Source: Daily Climate

Extreme weather caused by climate change is exacerbating the need to repair the province’s aging roads, bridges, waterworks and other infrastructure, warns a leading business group.

The Ontario Chamber of Commerce predicts that “damaging and costly events are expected to increase, in both number and scale, as the climate warms, increasing pressure on current infrastructure and demanding new assets that can respond to extreme events.”

In a 39-page report on the province’s infrastructure planning, the organization, which represents 60,000 members across the province, said the changing climate is bad for more than just the environment.

“Costly damage to infrastructure because of extreme weather events has become common in recent years,” the chamber said, citing the toll of everything from floods in Toronto to melting ice roads in northern Ontario.

“The average natural disaster costs the economy $130 billion and lowers GDP (gross domestic product) by approximately 2 per cent.

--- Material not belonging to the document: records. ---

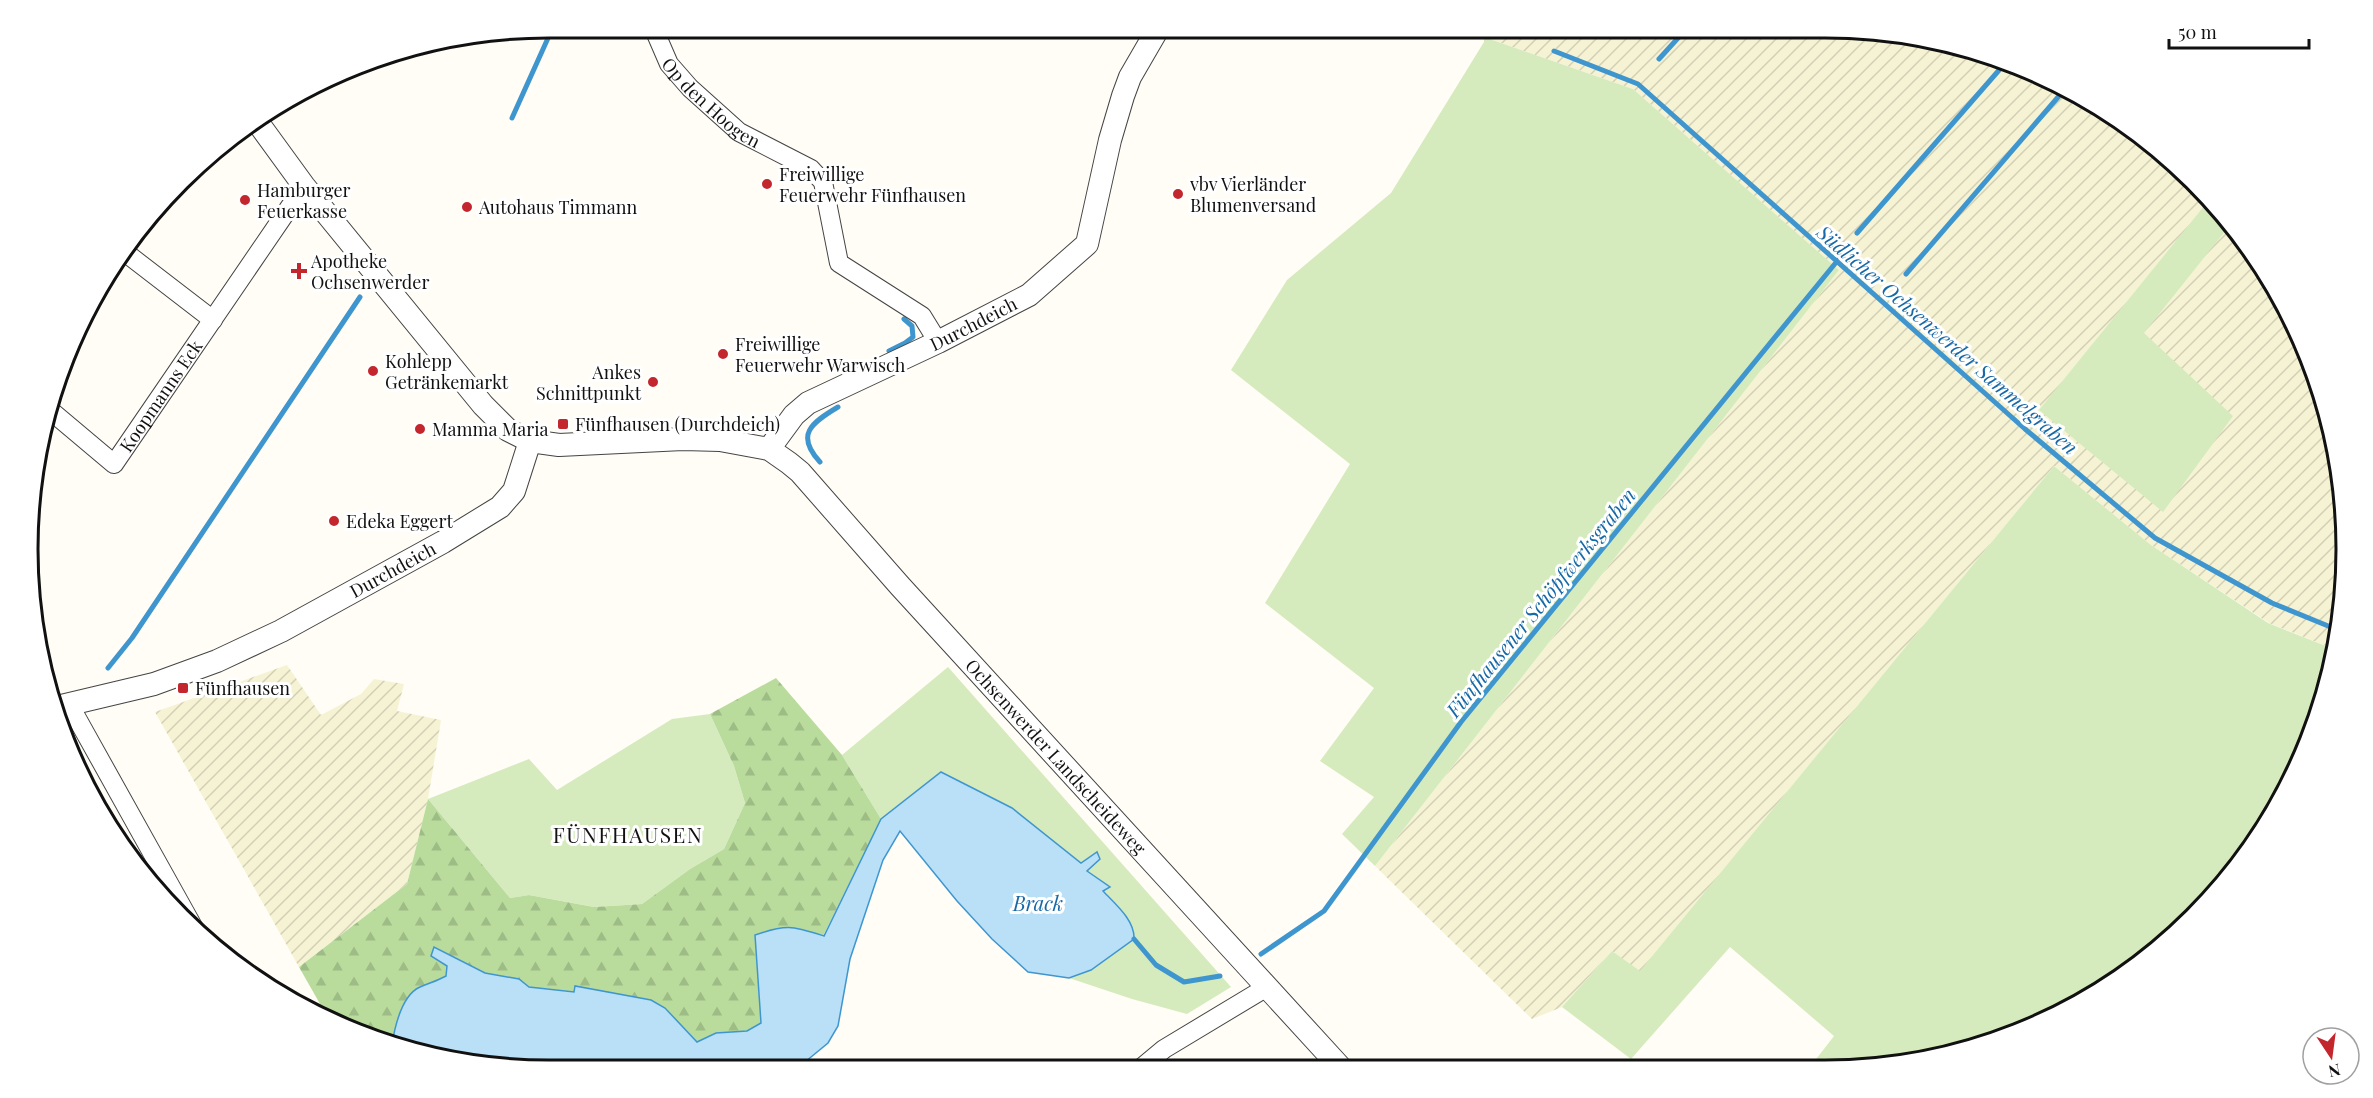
<svg xmlns="http://www.w3.org/2000/svg" width="2373" height="1098" font-family="'Playfair Display',serif">
  <style>
    .farmland { fill: url(#farmland-furrows) }
    .grass { fill: #d5ebbd }
    .forest { fill: url(#forest-firs) }
    .water { fill: #b9e0f7; stroke: #3f96cf; stroke-width: 1.5 }
    .lines { fill: none; stroke-linecap: round; stroke-linejoin: round }
    .stream { stroke: #3f96cf; stroke-width: 5 }
    .minor-casing { stroke: #444; stroke-width: 20 }
    .tertiary-casing { stroke: #444; stroke-width: 24 }
    .minor { stroke: #fff; stroke-width: 18 }
    .tertiary { stroke: #fff; stroke-width: 22 }
    .poi-dot { fill: #c4262e; stroke: #fff; stroke-width: 2 }
    .labels { text-anchor: middle; dominant-baseline: central; stroke-width: 6; stroke-linejoin: round; paint-order: stroke }
    .street-label { font-size: 18px; fill: #111; stroke: #fff }
    .poi-label { font-size: 18px; fill: #111; stroke: #fff; text-anchor: start }
    .water-label { font-size: 20px; font-style: italic; fill: #1768a6; stroke: #fff }
    .quarter-label { font-size: 21px; letter-spacing: 1.5px; fill: #111; stroke: #fff }
    .rim { fill: none; stroke: #111; stroke-width: 3 }
  </style>
  <defs>
    <pattern id="farmland-furrows" width="10" height="10" patternUnits="userSpaceOnUse" patternTransform="scale(1.5)"><rect width="10" height="10" fill="#f6f3d4"/><path d="M-1 1l2-2M0 10L10 0M9 11l2-2" fill="none" stroke="#d2cfb5"/></pattern>
    <pattern id="forest-firs" width="22" height="20" patternUnits="userSpaceOnUse" patternTransform="scale(1.5)"><rect width="22" height="20" fill="#b9dc9c"/><path d="M5 1l3.5 6h-7zM16 11l3.5 6h-7z" fill="#9ebc85"/></pattern>
  </defs>
  <rect width="100%" height="100%" fill="#fffdf5"/>
  <path class="farmland" d="M1484,27H1824L1926,37L2023,67L2114,115L2193,180L2258,259L2306,349L2336,447L2346,549L2336,650L2269,623L2151,545L2054,466L1640,972L1612,951L1562,1007L1532,1019L1375,866L1839,270L1633,89L1484,37Z
    M287,665L321,715L361,694L374,679L404,684L397,711L441,720L428,799L407,884L299,967L155,712Z"/>
  <path class="grass" d="M1484,37L1633,89L1839,270L1375,866L1342,834L1374,797L1320,761L1374,688L1265,603L1350,464L1231,370L1287,280L1391,193L1484,42Z
    M2209,200L2230,225L2144,333L2233,416L2163,512L2039,410Z
    M2054,466L2151,545L2268,623L2336,650L2306,748L2238,866L2142,963L2024,1031L1892,1066L1810,1067L1834,1036L1730,947L1631,1059L1562,1007L1612,951L1640,971Z
    M948,667L1231,987L1187,1014L1132,999L1069,978L1091,970L1134,939C1135,920 1115,903 1102,891L1109,887L1086,871L1096,852L1081,863L1012,808L941,772L881,819L842,755Z
    M710,714L734,766L745,803L724,849L690,869L642,904L594,907L529,895L510,898L428,799L529,759L557,790L672,719Z"/>
  <path class="forest" d="M776,678L842,755L881,819L823,936C794,926 784,925 755,935L761,1023L747,1031L716,1033L697,1042L665,1008L575,986L574,992L529,987L518,979L485,973L434,947L447,966L446,976C437,981 429,983 420,987C402,995 395,1026 392,1044L350,1031L328,1018L299,967L407,884L428,799L510,898L529,895L594,907L642,904L690,869L724,849L745,803L734,766L710,714Z"/>
  <path class="water" d="M941,772L1012,808L1081,863L1097,852L1100,859L1087,871L1110,887L1103,891C1115,904 1135,920 1134,939L1091,970L1069,978L1028,972L992,939L957,901L900,831L883,860L850,959L838,1026L828,1043L805,1062L807,1070L549,1071L447,1061L392,1044C395,1026 402,995 420,987C429,983 437,981 446,976L447,966L431,956L434,947L485,973L519,979L529,987L574,992L575,986L651,1000L665,1008L697,1042L716,1033L747,1031L761,1023L755,935C787,924 792,926 824,936L881,819Z"/>
  <g class="lines">
    <path class="stream" d="M1554,51L1638,84L2025,429L2155,538L2272,603L2338,630
      M1659,59L1688,27
      M512,118L553,27
      M1857,233L2007,61
      M1906,274L2065,89
      M889,351L905,343L913,337L912,326L904,319
      M820,462C795,435 811,423 838,407
      M108,668L132,638L360,297
      M1134,939L1156,965L1184,982L1220,976
      M1261,954L1324,911L1461,722L1838,260"/>
    <defs>
      <g id="minor">
        <path id="s1" d="M653,27L669,64L690,88L739,132L811,169L823,182L839,263L922,316L938,342"/>
        <path d="M126,253L213,320"/>
        <path id="s2" d="M51,411L114,464L304,186"/>
        <path d="M69,704L195,930"/>
        <path d="M1140,1069L1164,1049L1267,987"/>
      </g>
      <g id="tertiary">
        <path id="s3" d="M256,120L304,186L483,405L508,430L530,441L559,445L683,439L720,440L769,449L789,463L800,472L900,586L1341,1068"/>
        <path id="s4" d="M769,449L794,415L808,403L938,342L1029,295L1087,244L1110,140L1123,96L1130,77L1159,27"/>
        <path id="s5" d="M53,708L154,684L217,661L281,631L443,542L500,507L514,491L530,441"/>
      </g>
    </defs>
    <use href="#minor" class="minor-casing"/>
    <use href="#tertiary" class="tertiary-casing"/>
    <use href="#minor" class="minor"/>
    <use href="#tertiary" class="tertiary"/>
  </g>
  <g class="poi-dot">
    <circle cx="767" cy="184" r="6"/>
    <circle cx="1178" cy="194" r="6"/>
    <circle cx="245" cy="200" r="6"/>
    <circle cx="467" cy="207" r="6"/>
    <path d="M296 262h6v6h6v6h-6v6h-6v-6h-6v-6h6z"/>
    <circle cx="723" cy="354" r="6"/>
    <circle cx="373" cy="371" r="6"/>
    <circle cx="653" cy="382" r="6"/>
    <rect x="557" y="418" width="12" height="12" rx="3"/>
    <circle cx="420" cy="429" r="6"/>
    <circle cx="334" cy="521" r="6"/>
    <rect x="177" y="682" width="12" height="12" rx="3"/>
  </g>
  <g class="labels">
    <g class="street-label">
      <text stroke="none"><textPath href="#s1" startOffset="98">Op den Hoogen</textPath></text>
      <text stroke="none"><textPath href="#s4" startOffset="244">Durchdeich</textPath></text>
      <text stroke="none"><textPath href="#s2" startOffset="165">Koopmanns Eck</textPath></text>
      <text stroke="none"><textPath href="#s5" startOffset="369">Durchdeich</textPath></text>
      <text stroke="none"><textPath href="#s3" startOffset="1086">Ochsenwerder Landscheideweg</textPath></text>
    </g>
    <g class="poi-label">
      <text x="779" y="174">Freiwillige<tspan x="779" dy="21">Feuerwehr Fünfhausen</tspan></text>
      <text x="1190" y="184">vbv Vierländer<tspan x="1190" dy="21">Blumenversand</tspan></text>
      <text x="257" y="190">Hamburger<tspan x="257" dy="21">Feuerkasse</tspan></text>
      <text x="479" y="207">Autohaus Timmann</text>
      <text x="311" y="261">Apotheke<tspan x="311" dy="21">Ochsenwerder</tspan></text>
      <text x="735" y="344">Freiwillige<tspan x="735" dy="21">Feuerwehr Warwisch</tspan></text>
      <text x="385" y="361">Kohlepp<tspan x="385" dy="21">Getränkemarkt</tspan></text>
      <text x="641" y="372" text-anchor="end">Ankes<tspan x="641" dy="21">Schnittpunkt</tspan></text>
      <text x="575" y="424">Fünfhausen (Durchdeich)</text>
      <text x="432" y="429">Mamma Maria</text>
      <text x="346" y="521">Edeka Eggert</text>
      <text x="195" y="688">Fünfhausen</text>
    </g>
    <g class="water-label">
      <text transform="translate(1948 339) rotate(41)">Südlicher Ochsenwerder Sammelgraben</text>
      <text transform="translate(1540 602) rotate(-51)">Fünfhausener Schöpfwerksgraben</text>
      <text x="1038" y="902">Brack</text>
    </g>
    <g class="quarter-label">
      <text x="628" y="834">FÜNFHAUSEN</text>
    </g>
  </g>
  <path d="M0 0H2373V1098H0ZM549 38H1825A511 511 0 0 1 2336 549V549A511 511 0 0 1 1825 1060H549A511 511 0 0 1 38 549V549A511 511 0 0 1 549 38Z" fill="#fff" fill-rule="evenodd"/>
  <path class="rim" d="M549 38H1825A511 511 0 0 1 2336 549V549A511 511 0 0 1 1825 1060H549A511 511 0 0 1 38 549V549A511 511 0 0 1 549 38Z"/>
  <g transform="translate(2331 1056) rotate(167)"><circle r="28" fill="#ffffff" stroke="#a0a0a0" stroke-width="1.5"/>
  <path d="M0-4.5L10 22L0 15L-10 22Z" fill="#c4262e"/>
  <text y="-9" font-size="16" font-weight="bold" text-anchor="middle" fill="#111111">N</text>
  </g>
  <path d="M2169 39v9h140v-9" fill="none" stroke="#111111" stroke-width="3"/>
  <text x="2178" y="39" font-size="18" fill="#111111" stroke="#ffffff" stroke-width="4.5" paint-order="stroke">50 m</text>
</svg>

This is attributable to the rising occurrence of severe weather affecting urban areas that have high-density populations and high-value assets,” it said.

“In the aftermath of a disaster, lost tax revenue and demands for relief and reconstruction place enormous fiscal strain on governments. On average, it is estimated that natural disasters increase public budget deficits by 25 per cent.”

With Queen’s Park developing a new long-term infrastructure plan, the chamber said it is essential that the province ensures anything built is “resilient and adaptable to climate change.”

Infrastructure Minister Bob Chiarelli will release the government’s blueprint for building new projects by the end of this year.

“It’s no secret that decades of underinvestment have created a significant infrastructure deficit. That’s one of the reasons we have committed to an unprecedented $190 billion, 13-year infrastructure investment that will result in new and renewed hospitals, schools, roads, and public transit across the province,” said Alex Benac, Chiarelli’s press secretary.

“We’re glad that the (chamber) recognizes both the need for this investment and the benefits it will have for people across the province,” Benac said Thursday, noting the province is now consulting with experts on the long-term plan.

“It will consider Ontario’s existing infrastructure, the anticipated needs of our growing population, and next steps to help address those needs well into the future.”

The chamber estimates that for every dollar spent on infrastructure, around $1.14 in economic activity is generated.

“Increased investment in infrastructure also spreads throughout the economy via a series of multiplier effects,” it noted.